* _Work instruction_
Look through the entries below and extract exactly the lines from the one containing "temizlenebilir, antibakteriyel ve" through the one containing "Special parkeler, 72", ends included.

[Extracted page text data]
- - -

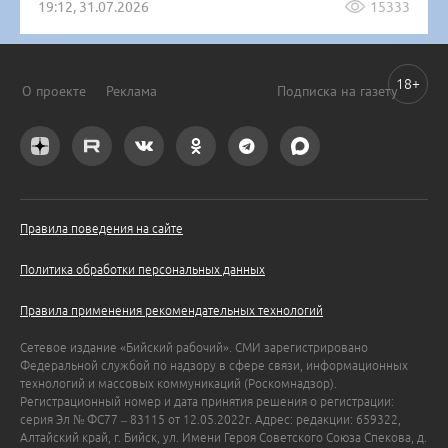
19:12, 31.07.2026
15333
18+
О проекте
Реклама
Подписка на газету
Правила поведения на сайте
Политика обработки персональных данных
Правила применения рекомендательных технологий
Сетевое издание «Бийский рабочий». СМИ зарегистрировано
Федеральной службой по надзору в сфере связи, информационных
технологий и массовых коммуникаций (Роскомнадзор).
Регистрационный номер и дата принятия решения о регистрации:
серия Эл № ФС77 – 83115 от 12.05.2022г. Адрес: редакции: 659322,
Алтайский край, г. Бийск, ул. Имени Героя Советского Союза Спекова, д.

- - -

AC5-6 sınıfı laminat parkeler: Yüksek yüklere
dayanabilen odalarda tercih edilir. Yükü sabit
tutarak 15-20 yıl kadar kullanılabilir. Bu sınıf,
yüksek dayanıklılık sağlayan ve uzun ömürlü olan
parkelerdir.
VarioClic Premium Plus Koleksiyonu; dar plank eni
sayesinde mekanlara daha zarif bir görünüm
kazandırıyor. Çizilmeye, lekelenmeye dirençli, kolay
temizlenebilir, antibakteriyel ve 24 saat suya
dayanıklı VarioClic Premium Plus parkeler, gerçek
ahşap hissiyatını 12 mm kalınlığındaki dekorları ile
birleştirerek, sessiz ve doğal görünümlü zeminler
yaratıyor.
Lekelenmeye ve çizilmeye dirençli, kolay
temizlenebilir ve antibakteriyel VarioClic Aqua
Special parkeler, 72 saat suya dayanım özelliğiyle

- - -

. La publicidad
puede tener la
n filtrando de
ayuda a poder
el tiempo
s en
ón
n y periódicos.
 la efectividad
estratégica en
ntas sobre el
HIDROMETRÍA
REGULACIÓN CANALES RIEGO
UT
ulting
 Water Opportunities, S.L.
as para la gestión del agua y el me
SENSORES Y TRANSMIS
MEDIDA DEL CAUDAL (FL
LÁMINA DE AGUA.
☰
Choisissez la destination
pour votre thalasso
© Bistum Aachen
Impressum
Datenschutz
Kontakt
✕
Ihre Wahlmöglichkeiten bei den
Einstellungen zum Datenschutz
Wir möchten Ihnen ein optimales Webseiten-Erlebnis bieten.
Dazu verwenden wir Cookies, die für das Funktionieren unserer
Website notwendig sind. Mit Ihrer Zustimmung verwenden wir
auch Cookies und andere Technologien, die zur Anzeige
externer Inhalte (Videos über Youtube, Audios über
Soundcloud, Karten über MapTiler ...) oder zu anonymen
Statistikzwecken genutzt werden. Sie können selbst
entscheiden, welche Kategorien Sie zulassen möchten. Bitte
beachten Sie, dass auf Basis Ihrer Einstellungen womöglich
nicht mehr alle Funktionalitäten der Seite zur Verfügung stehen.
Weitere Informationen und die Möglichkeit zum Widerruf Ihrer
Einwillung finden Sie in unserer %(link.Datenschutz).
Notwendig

- - -

* _Output of the exercise_
temizlenebilir, antibakteriyel ve 24 saat suya
dayanıklı VarioClic Premium Plus parkeler, gerçek
ahşap hissiyatını 12 mm kalınlığındaki dekorları ile
birleştirerek, sessiz ve doğal görünümlü zeminler
yaratıyor.
Lekelenmeye ve çizilmeye dirençli, kolay
temizlenebilir ve antibakteriyel VarioClic Aqua
Special parkeler, 72 saat suya dayanım özelliğiyle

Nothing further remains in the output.